Эвангел же, сев подле, ласково взял мою руку; глядя в добрые его, любящие глаза, я исподволь успокоился… Вскоре упадок сил снова низринул меня в пучину беспамятства…
Проснувшись утром, я чувствовал себя значительно увереннее. В полдень, вопреки настояниям доктора повременить до вечера, я встал и, опираясь на Эвангела, с трудом добрел до комнаты наставника. Лаэсий лежал навзничь на своей узкой сосновой кровати — на своем смертном одре. Его лик, осененный охристыми волокнами света, сочащегося сквозь занавеси, казался бескровным, восковым: черты лица осунулись, стали смутно-застылыми; с тягостным хрипением вздымалась грудь… В отчаянном всплеске эмоций я срыву отстранился от поддерживающего меня Эвангела и, прянув к Лаэсию, повалился бы на пол, если б доктор Альтиат меня не подхватил. Учитель пробудился; он тихо повернул голову, оделивши меня трогательным ясным взором.
— Отец… — вымолвил я, покуда доктор с Эвангелом ставили меня на ноги.
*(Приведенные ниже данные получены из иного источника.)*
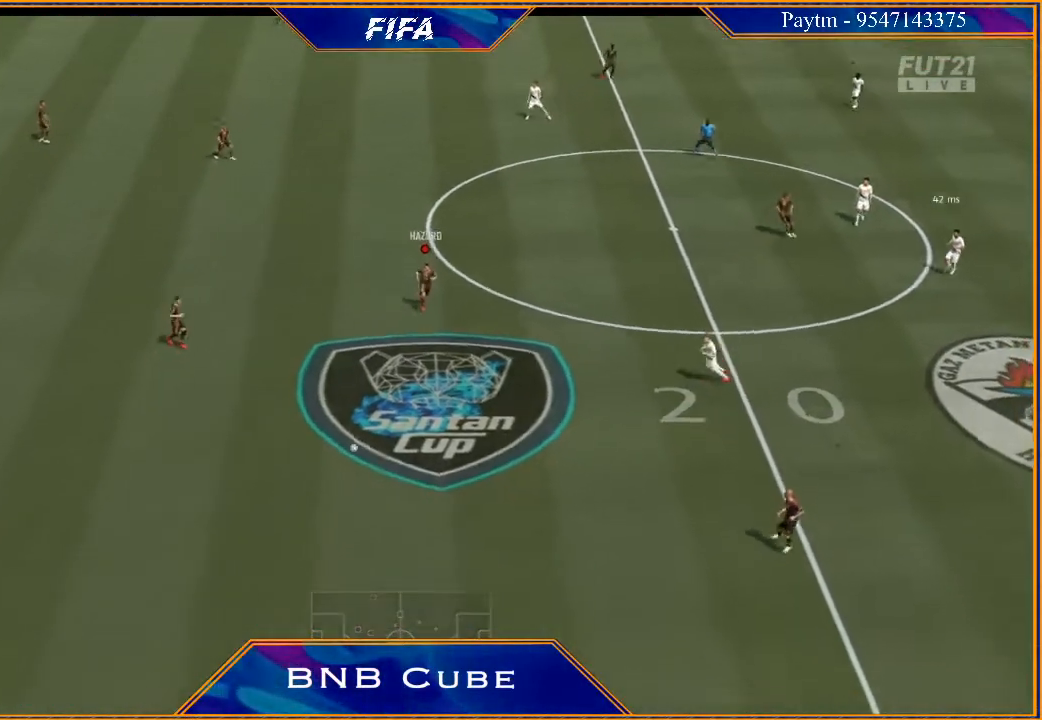
{"buttons": ["R2"], "left_stick": "right", "right_stick": "center", "events": [[33, "left_stick", "right"], [400, "R2", "down"]]}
Они подвели меня к кровати и усадили на стул. Лаэсий протянул мне правую руку, я взял ее обеими своими и, с исступленной нежностью прижав к лицу, разрыдался.
— Не плачь, сын мой, — сдавленно проговорил Лаэсий, — ибо нет надежды. Смирись с тем, что неизбежно, дабы не презреть того, что подлежит твоей воле.
— Простите меня, отец, простите… — вторил я с залитыми раскаяньем глазами.